What it’s offering: Truist may consider customers for a mortgage forbearance plan. If your mortgage is federally backed and eligible for forbearance relief under the CARES Act, you may extend your forbearance for up to a year. Besides forbearance, you may also be eligible for payment deferral or a loan modification. You can apply for payment relief online or visit Truist’s COVID-19 help center for additional support.
Eligibility: You’ll need to call the bank to see what you’re eligible for. Legacy SunTrust customers should call 1-800-443-1032 and legacy BB&T customers should call 1-800-827-3722.
What it’s offering: U.S. Bank is offering forbearance plans of up to 180 days if you’re facing financial hardship due to the pandemic. Other options include a repayment plan or loan modification. You can visit U.S. Bank’s assistance page to get started on a mortgage assistance plan.
Eligibility: Customers are encouraged to take advantage of the online mortgage assistance process. To speak with a loan specialist, call 1-800-365-7900.
What it’s offering: Wells Fargo is offering to suspend mortgage payments for up to six months for customers hit by financial difficulties related to COVID-19. The lender will check in with you in three-month increments to review your financial situation. Once the suspension period is over, Wells Fargo will work with you to see if you need a longer suspension or loan modification, or if you can move the payments to the end of the loan. If your mortgage is covered by the CARES Act, you are able to request an additional six months of payment suspension for a total of 12 months. FAQs and additional mortgage payment information can be found on its COVID-19 update page.
Eligibility: To see if you’re eligible for assistance, sign into your online banking account and send a note through the secure message center. Wells Fargo says a bank representative will get back to you within three to five days.
This list doesn’t cover every mortgage lender and servicer. If you don’t see yours, that doesn’t mean help isn’t available.
If you’re worried about your ability to make mortgage payments right now and aren’t sure what your lender is doing to help, we recommend checking your lender’s website or calling its customer service number to discuss your options, including forbearance or other payment deferrals. You should also check with your state and local government authorities to see if evictions and foreclosures are suspended in your area. Our compiled list of government relief measures might be a good place to start.
Home insurance relief
If you’re looking for other ways to cut costs, your homeowner’s insurance issuer might also be willing to work with you.
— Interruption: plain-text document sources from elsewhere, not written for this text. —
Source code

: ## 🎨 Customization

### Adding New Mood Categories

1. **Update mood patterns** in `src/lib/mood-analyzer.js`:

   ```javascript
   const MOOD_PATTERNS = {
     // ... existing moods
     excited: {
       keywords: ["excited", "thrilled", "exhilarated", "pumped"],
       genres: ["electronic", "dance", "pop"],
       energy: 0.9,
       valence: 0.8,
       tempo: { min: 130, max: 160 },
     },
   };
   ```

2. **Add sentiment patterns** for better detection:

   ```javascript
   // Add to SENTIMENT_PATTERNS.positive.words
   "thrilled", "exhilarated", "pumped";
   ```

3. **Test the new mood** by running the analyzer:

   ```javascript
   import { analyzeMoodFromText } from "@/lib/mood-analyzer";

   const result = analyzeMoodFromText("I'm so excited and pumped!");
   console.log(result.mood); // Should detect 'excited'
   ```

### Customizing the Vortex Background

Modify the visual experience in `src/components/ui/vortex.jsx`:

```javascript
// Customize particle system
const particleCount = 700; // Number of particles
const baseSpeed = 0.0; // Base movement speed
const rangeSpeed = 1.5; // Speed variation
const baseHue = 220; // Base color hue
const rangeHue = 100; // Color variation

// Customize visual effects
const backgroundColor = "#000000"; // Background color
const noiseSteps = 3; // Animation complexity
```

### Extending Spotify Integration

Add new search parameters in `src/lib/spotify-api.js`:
Reach out to your insurer to see what it may be offering.
Property tax relief
If you’re concerned about being able to pay your property tax, relief may be available in your area. Homeowners generally pay property taxes to the municipality, county or state where they own property.
Keep in mind that it’s possible to have more than one governing body assessing taxes on your property. Contact local tax authorities to learn if any relief programs are available in your area. Not sure who to contact? Try starting with your county tax assessor’s office.